No. On occasion, prospective clients want to begin the hearing process through disputing their guilt on a DUI charge from their past. It is important for revoked drivers to recognize the difference between courtroom proceedings on their DUI case and Illinois Secretary of State hearings.

The DUI courtroom proceedings were the forum to determine guilt or innocence on a prior DUI charge(s). Once the court has found a person guilty, whether through a plea or trial, the Secretary of State accepts the conviction as guilt on the DUI offense(s).

This concept is codified in the Secretary of State code, where it is explicitly stated:

“In all cases, a conviction in a court of law in Illinois, or any other state, is dispositive of the guilt of a petitioner of the offense that caused his/her revocation.” 92 Ill.
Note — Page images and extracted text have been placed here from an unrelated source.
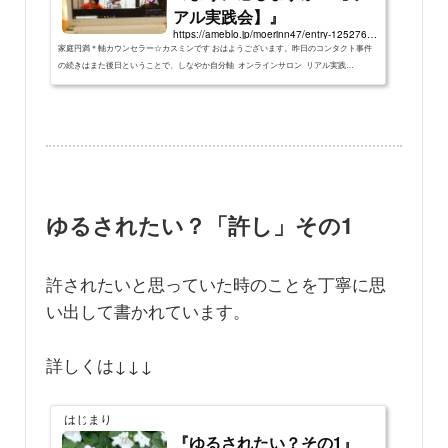
アル実践会】』
https://ameblo.jp/moerinn47/entry-12527668527.html
家庭円満＊軸カウンセラー☆カスミンです おはようございます。昨日のコンタクト事件
の続きはまた後日ということで、しなやか自分軸 オンラインサロン リアル実践…
ゆるされたい？「許し」その1
許されたいと思っていた時のことを丁寧に思
い出して書かれています。
詳しくは↓↓↓
はじまり
『ゆるされたい？その1』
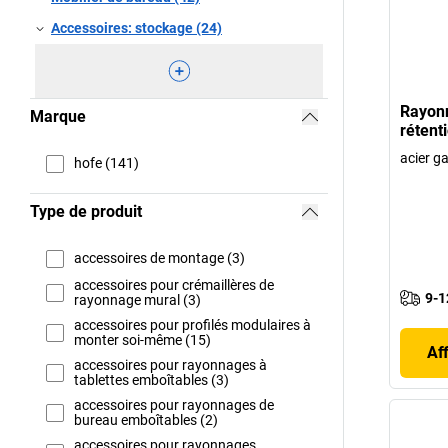
Accessoires: stockage (24)
Rayonn
Marque
rétent
acier g
hofe (141)
Type de produit
accessoires de montage (3)
accessoires pour crémaillères de
9-1
rayonnage mural (3)
accessoires pour profilés modulaires à
monter soi-même (15)
Af
accessoires pour rayonnages à
tablettes emboîtables (3)
accessoires pour rayonnages de
bureau emboîtables (2)
accessoires pour rayonnages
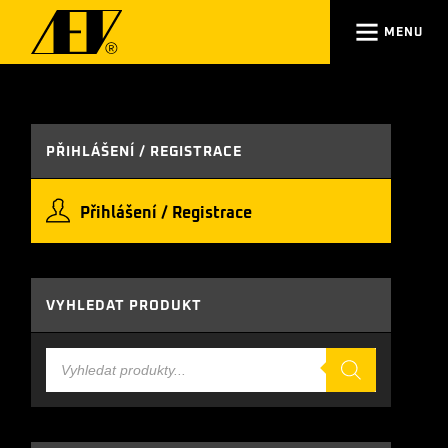
MENU
PŘIHLÁŠENÍ / REGISTRACE
Přihlášení / Registrace
VYHLEDAT PRODUKT
Products
search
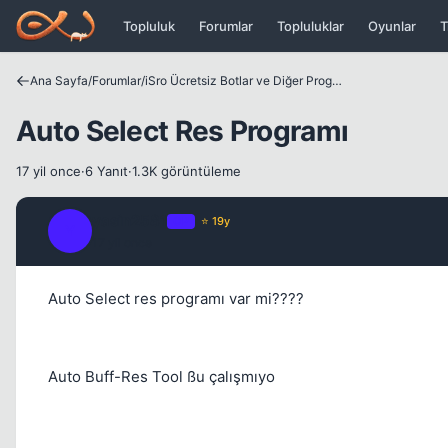
Icerige atla
Topluluk
Forumlar
Topluluklar
Oyunlar
T
Ana Sayfa
/
Forumlar
/
iSro Ücretsiz Botlar ve Diğer Programlar
Auto Select Res Programı
17 yil once
·
6 Yanıt
·
1.3K görüntüleme
yasin2581
OP
⭐ 19y
Y
17 yil once
Auto Select res programı var mi????
Auto Buff-Res Tool ßu çalışmıyo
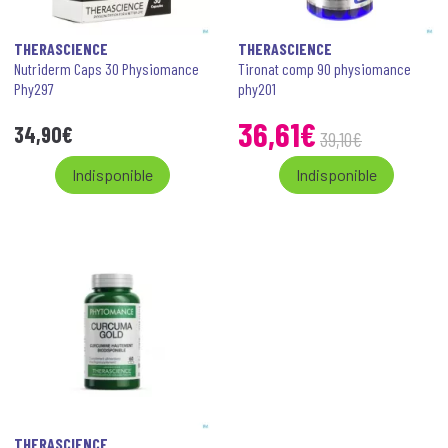
THERASCIENCE
THERASCIENCE
Nutriderm Caps 30 Physiomance
Tironat comp 90 physiomance
Phy297
phy201
36
,
61
€
34
,
90
€
39
,
10
€
Indisponible
Indisponible
THERASCIENCE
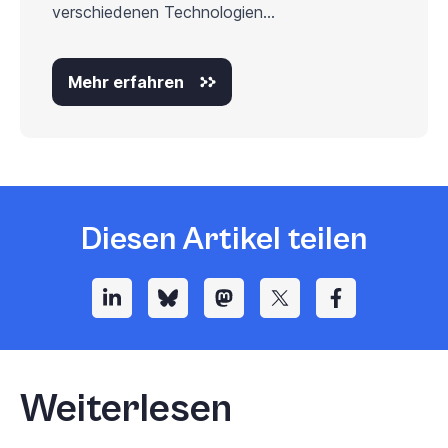
verschiedenen Technologien...
Mehr erfahren
Diesen Artikel teilen
Weiterlesen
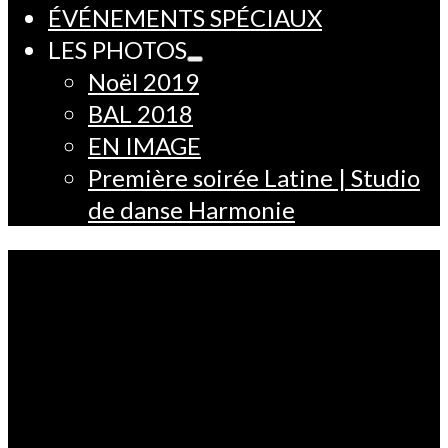
ÉVÉNEMENTS SPÉCIAUX
LES PHOTOS
Noël 2019
BAL 2018
EN IMAGE
Première soirée Latine | Studio
de danse Harmonie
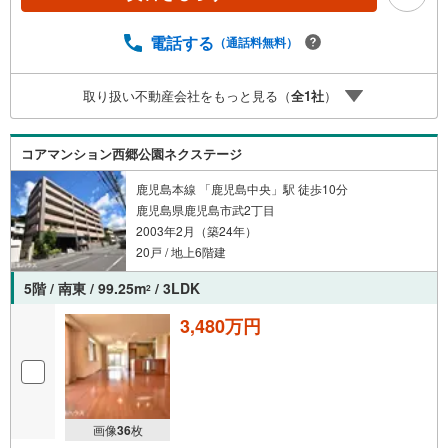
永吉店まで徒歩6分（約470m）・鹿児島銀行城西支店まで
徒歩7分（約550m）・原良小学校まで徒歩8分（約580
電話する
（通話料無料）
m）・タイヨー原良店まで徒歩8分（約630m）・医療法人
康成会 植村病院まで徒歩10分（約780m）・城西中学校ま
で徒歩15分（約1150m）ご希望があれば近隣の資料をお持
取り扱い不動産会社をもっと見る（
全
1
社
）
ちいたします 他にもご覧になりたい物件があれば、遠慮な
くお申し付けください 店頭で住宅ローンのご相談、資金計
画、お申込みが可能です 売却のご相談・査定も無料で受付
コアマンション西郷公園ネクステージ
中 お家のことならハウスドゥ鹿児島中央の南日本ハウスに
お任せ下さい！
鹿児島本線 「鹿児島中央」駅 徒歩10分
鹿児島県鹿児島市武2丁目
2003年2月（築24年）
20戸 / 地上6階建
5階 / 南東 / 99.25m
/ 3LDK
2
3,480万円
画像
36
枚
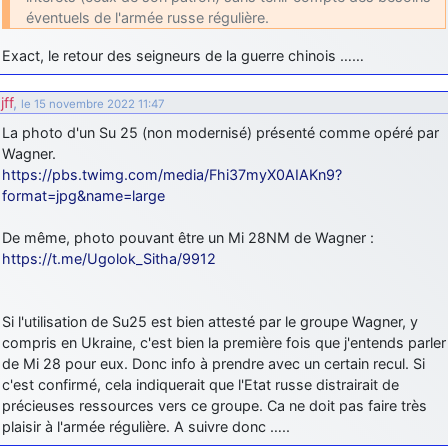
éventuels de l'armée russe régulière.
Exact, le retour des seigneurs de la guerre chinois ……
jff
,
le 15 novembre 2022 11:47
La photo d'un Su 25 (non modernisé) présenté comme opéré par
Wagner.
https://pbs.twimg.com/media/Fhi37myX0AIAKn9?
format=jpg&name=large
De même, photo pouvant être un Mi 28NM de Wagner :
https://t.me/Ugolok_Sitha/9912
Si l'utilisation de Su25 est bien attesté par le groupe Wagner, y
compris en Ukraine, c'est bien la première fois que j'entends parler
de Mi 28 pour eux. Donc info à prendre avec un certain recul. Si
c'est confirmé, cela indiquerait que l'Etat russe distrairait de
précieuses ressources vers ce groupe. Ca ne doit pas faire très
plaisir à l'armée régulière. A suivre donc …..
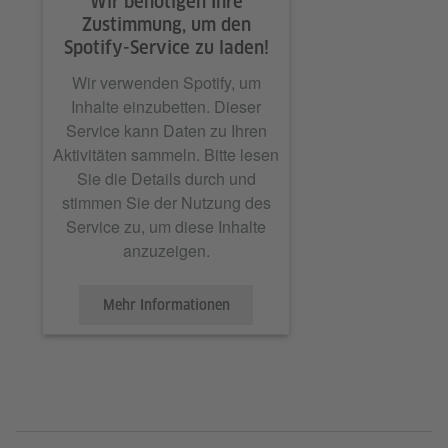
Wir benötigen Ihre
Zustimmung, um den
Spotify-Service zu laden!
Wir verwenden Spotify, um
Inhalte einzubetten. Dieser
Service kann Daten zu Ihren
Aktivitäten sammeln. Bitte lesen
Sie die Details durch und
stimmen Sie der Nutzung des
Service zu, um diese Inhalte
anzuzeigen.
Mehr Informationen
Akzeptieren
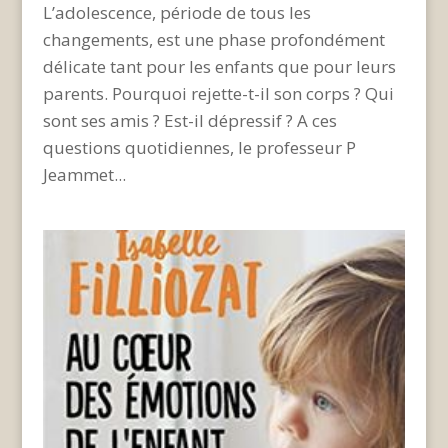
L’adolescence, période de tous les
changements, est une phase profondément
délicate tant pour les enfants que pour leurs
parents. Pourquoi rejette-t-il son corps ? Qui
sont ses amis ? Est-il dépressif ? A ces
questions quotidiennes, le professeur P
Jeammet...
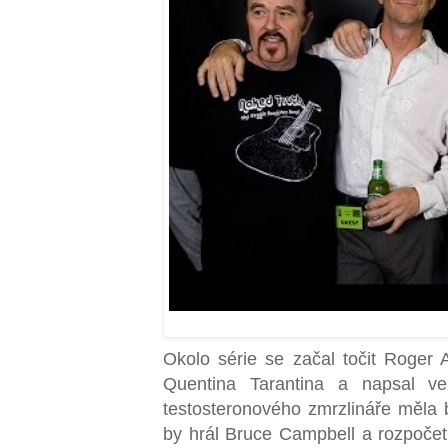
Okolo série se začal točit Roger A
Quentina Tarantina a napsal ve
testosteronového zmrzlináře měla 
by hrál Bruce Campbell a rozpočet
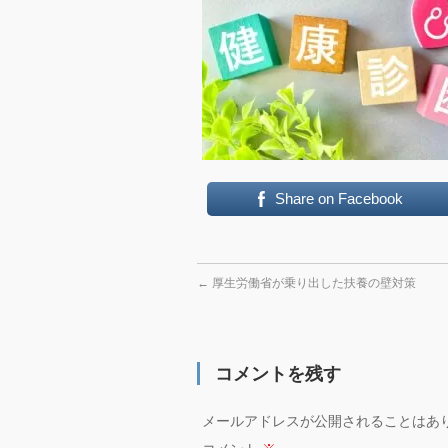
Share on Facebook
←
厚生労働省が乗り出した扶養の壁対策
コメントを残す
メールアドレスが公開されることはあ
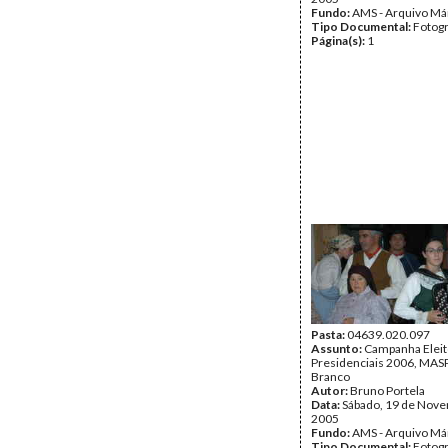
Fundo:
AMS - Arquivo Má
Tipo Documental:
Fotogr
Página(s):
1
Pasta:
04639.020.097
Assunto:
Campanha Eleit
Presidenciais 2006, MASPI
Branco
Autor:
Bruno Portela
Data:
Sábado, 19 de Nov
2005
Fundo:
AMS - Arquivo Má
Tipo Documental:
Fotogr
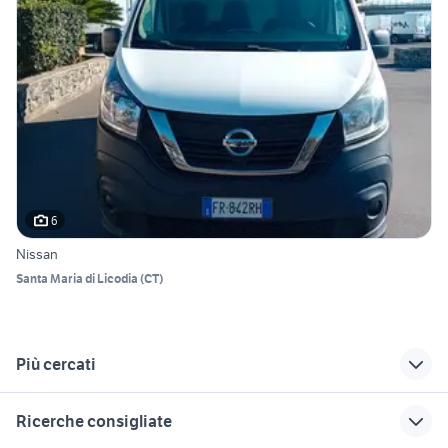
6
Nissan
Santa Maria di Licodia
(
CT
)
Più cercati
Correlati
Richerche simili
Suggerimenti
Ricerche consigliate
mercedes 300d
nissan nv400 veicoli
trattore fiat 300 dt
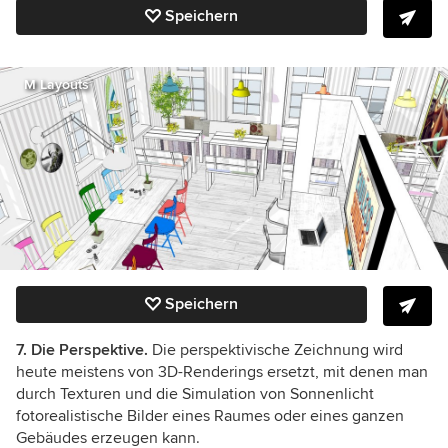
Speichern
M Layouts
Speichern
7. Die Perspektive.
Die perspektivische Zeichnung wird
heute meistens von 3D-Renderings ersetzt, mit denen man
durch Texturen und die Simulation von Sonnenlicht
fotorealistische Bilder eines Raumes oder eines ganzen
Gebäudes erzeugen kann.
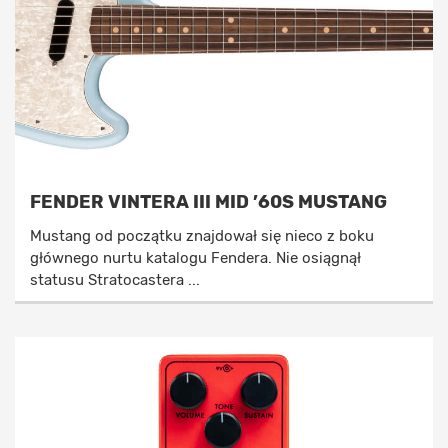
FENDER VINTERA III MID ’60S MUSTANG
Mustang od początku znajdował się nieco z boku
głównego nurtu katalogu Fendera. Nie osiągnął
statusu Stratocastera ...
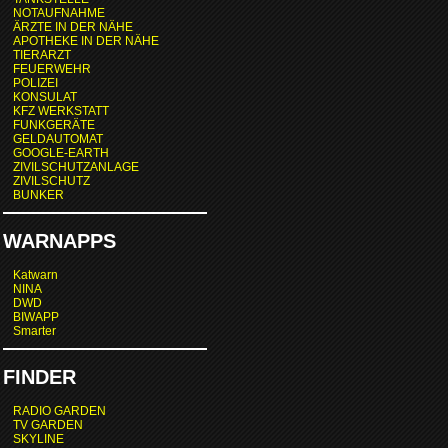
NOTAUFNAHME
ÄRZTE IN DER NÄHE
APOTHEKE IN DER NÄHE
TIERARZT
FEUERWEHR
POLIZEI
KONSULAT
KFZ WERKSTATT
FUNKGERÄTE
GELDAUTOMAT
GOOGLE-EARTH
ZIVILSCHUTZANLAGE
ZIVILSCHUTZ
BUNKER
WARNAPPS
Katwarn
NINA
DWD
BIWAPP
Smarter
FINDER
RADIO GARDEN
TV GARDEN
SKYLINE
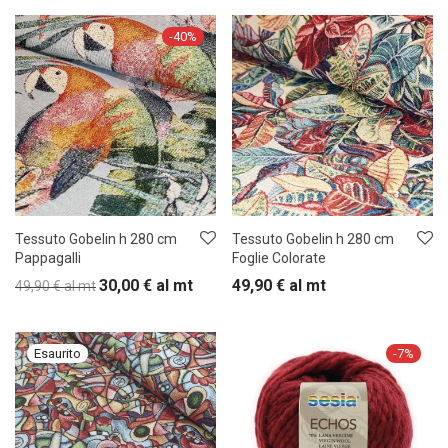
-
40
%
Tessuto Gobelin h 280 cm
Tessuto Gobelin h 280 cm
Pappagalli
Foglie Colorate
30,00
€
al mt
49,90
€
al mt
49,90
€
al mt
-
7
%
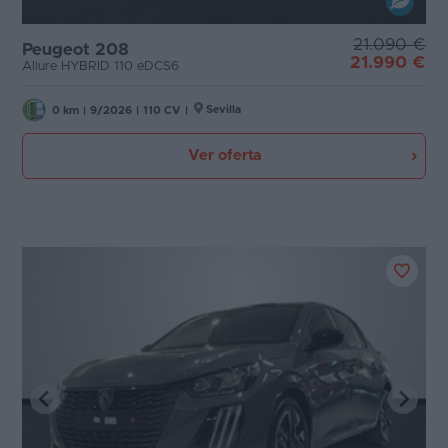
21.090 €
Peugeot 208
21.990 €
Allure HYBRID 110 eDCS6
Sevilla
0 km
|
9/2026
|
110 CV
|
Ver oferta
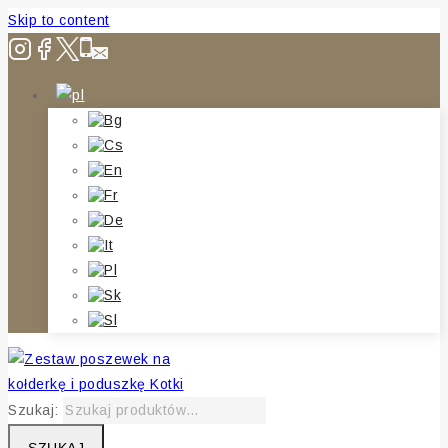
Skip to content
Szukaj:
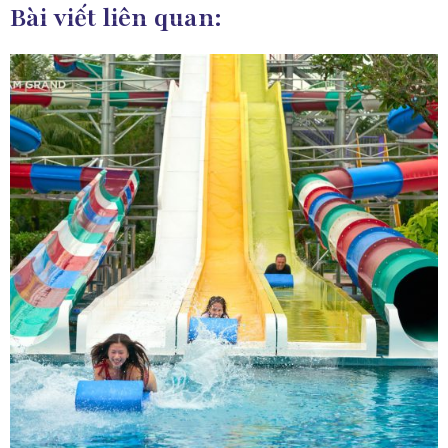
Bài viết liên quan:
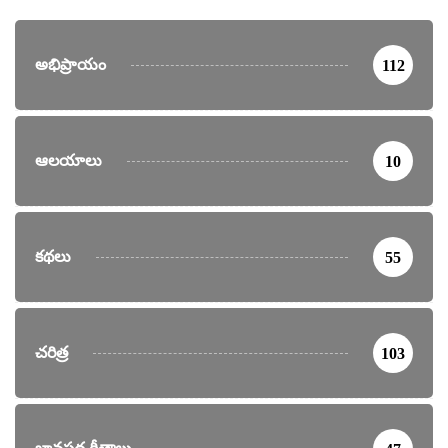
అభిప్రాయం
112
ఆలయాలు
10
కథలు
55
చరిత్ర
103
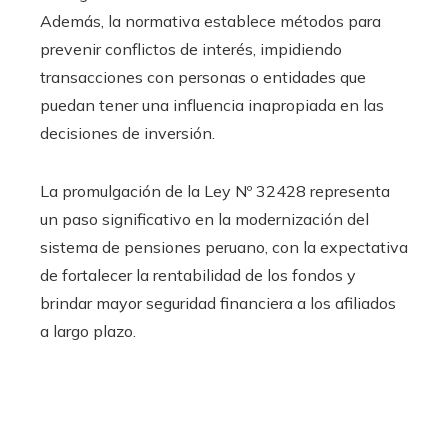
Además, la normativa establece métodos para
prevenir conflictos de interés, impidiendo
transacciones con personas o entidades que
puedan tener una influencia inapropiada en las
decisiones de inversión.
La promulgación de la Ley Nº 32428 representa
un paso significativo en la modernización del
sistema de pensiones peruano, con la expectativa
de fortalecer la rentabilidad de los fondos y
brindar mayor seguridad financiera a los afiliados
a largo plazo.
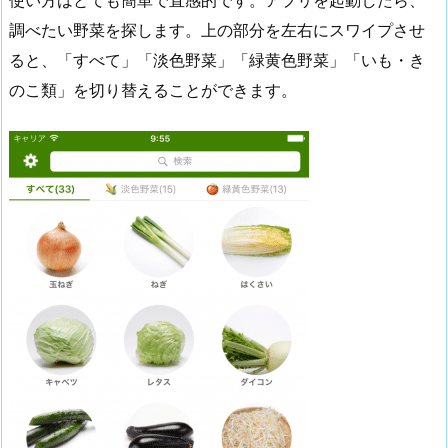
使い方はとても簡単で直感的です。アプリを起動したら、
調べたい野菜を探します。上の部分を左右にスワイプさせ
ると、「すべて」「淡色野菜」「緑黄色野菜」「いも・き
のこ類」を切り替えることができます。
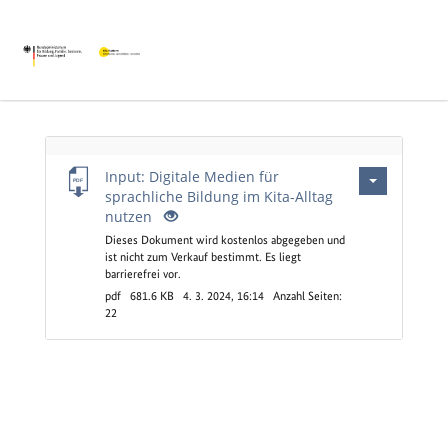
Leerer
Input: Digitale Medien für
Titel
sprachliche Bildung im Kita-Alltag
nutzen
Dieses Dokument wird kostenlos abgegeben und
ist nicht zum Verkauf bestimmt. Es liegt
barrierefrei vor.
pdf
681.6 KB
4. 3. 2024, 16:14
Anzahl Seiten:
22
Adm. Code 1001.430(a)

Therefore, when a petitioner appears at a hearing for reinstatement, it is presumed that they are guilty of the DUI charges in which they were convicted. If a petitioner believes they were wrongfully convicted, the sole place to remedy the issue is with the court, rather than an Illinois Secretary of State hearing.

In cases where a petitioner was not convicted of a past DUI, the Code authorizes the Secretary of State to consider DUI charges as dispositions if they resulted in a statutory summary suspension, court supervision or where a DUI charge was reduced to Reckless Driving. The State may consider DUI dispositions even if they occurred in another state, as well as DUI dispositions that do not appear on the official driving record. 92 Ill. Adm. Code 1001.410.

As a result, it is important that a petitioner understand at the outset of the hearing process that it is not their goal to contest their guilt on DUI charges in which they received a statutory summary suspension, court supervision, conviction or where a DUI was reduced to Reckless Driving. Instead, a hearing is an opportunity to take responsibility for those arrests and demonstrate lifestyle changes since the most recent DUI arrest.